Victime 2117, Jussi Adler Olsen, livre lu par Julien Châtelet
28 Février 2020 , Rédigé par joël jégouzo Publié dans #en lisant - en relisant
Une réfugiée. Juste cela. Qui ne lui vaut d’être connue que sous cette appellation : «victime 2117». Ils sont des milliers à venir mourir en Méditerranée. Elle, elle est la deux-cent-dix-septième victime. «Victime». On l’a oublié. Non : en fait l’Europe s’en moque. Détourne les yeux quand sur nos plages viennent s’échouer leurs corps. A moins qu’il ne s’agisse d’un enfant. Et encore : au bout de quelques semaines, la conscience européenne s’en délave après s’en être repue. A Lampedusa, les biologistes marins ont vu surgir en masse des poissons carnivores, inconnus jusque-là dans la région. Tant de noyés qu’ils s’en gavent. Un festin. 2117 donc. Ce n’est pas un nom. Assad, du Département V de Copenhague, se refuse à subsumer le corps retrouvé sous ce nombre. C’est qu’il reconnaît dans cette tragédie celle qui aurait pu être la sienne. Bousculé, choqué, blessé, il ne peut s’en contenter. Ni se taire plus longtemps. Victime 2117 est sa réplique. Comme on le dit d’après un séisme. Pas vraiment une réponse : la contrainte de dévoiler son histoire. Cette enquête, c’est la sienne. Elle lui est entièrement dédiée. Le personnage y gagne en profondeur. En inquiétude. Intrigant le récit, lui-même sans cesse basculant d’une histoire l’autre, dispersé tout en dérives de l’enquête, explosée en mille récits minuscules, à l’image de ces vies minuscules repêchées en Méditerranée, réduites à l’anatomie d’un séjour post-mortem dans les eaux saumâtres de notre Histoire commune, fétide désormais. Notre contexte : terrorisme et sacrifice des migrants, sinon leur commerce, une «politique» dont nul n’a voulu encore empoigner la sobriété : tuer, être tué. Sinon Julien Châtelet, dans cette lecture qu’il nous offre, creusant avec talent les pleins et les déliés du récit, contenant, exhibant, scandant sa charge émotionnelle, éprouvant l’auditeur sur le rebord d’un monde qu’on ne voudrait pas reconnaître pour nôtre.

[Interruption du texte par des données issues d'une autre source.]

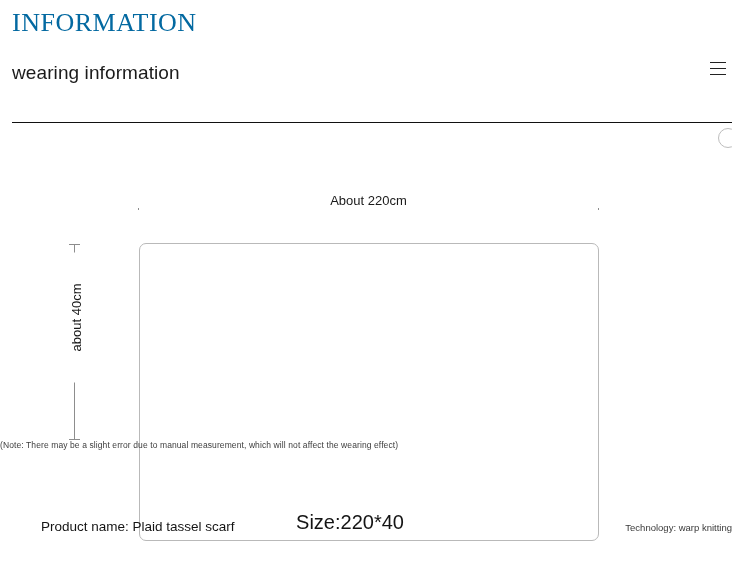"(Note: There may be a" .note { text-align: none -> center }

Huitième volume des Enquêtes du département V, celle-ci ne déroge pas aux recettes de sa réussite, doublée de celle des films qui en ont assuré l’audience. On lui a certes adressé bien des reproches : l’oubli du grand nord, l’émoussement de personnages trop affectés pour n’être pas à présent suspects d’affectation. On lui a même reproché de prolonger au-delà du raisonnable une atmosphère sombrant peu à peu dans son convenu. Ecoutez cet opus. Le livre lu par Julien Châtelet offre une couleur inédite au roman, l’arrache à cette torpeur que la sérialité pourrait construire. Le célèbre, le transcende, tout comme les films, portés par des interprétations particulièrement réussies, qui nous commandent l’impatience d’attendre la prochaine livraison.
Victime 2117, Jussi Adler Olsen, livre lu par Julien Châtelet, traduit par Caroline Berg, Audiolib, 12 février 2020, 25.90 euros, 2 CD MP3, durée totale d’écoute : 14h45, ean : 9791035402068.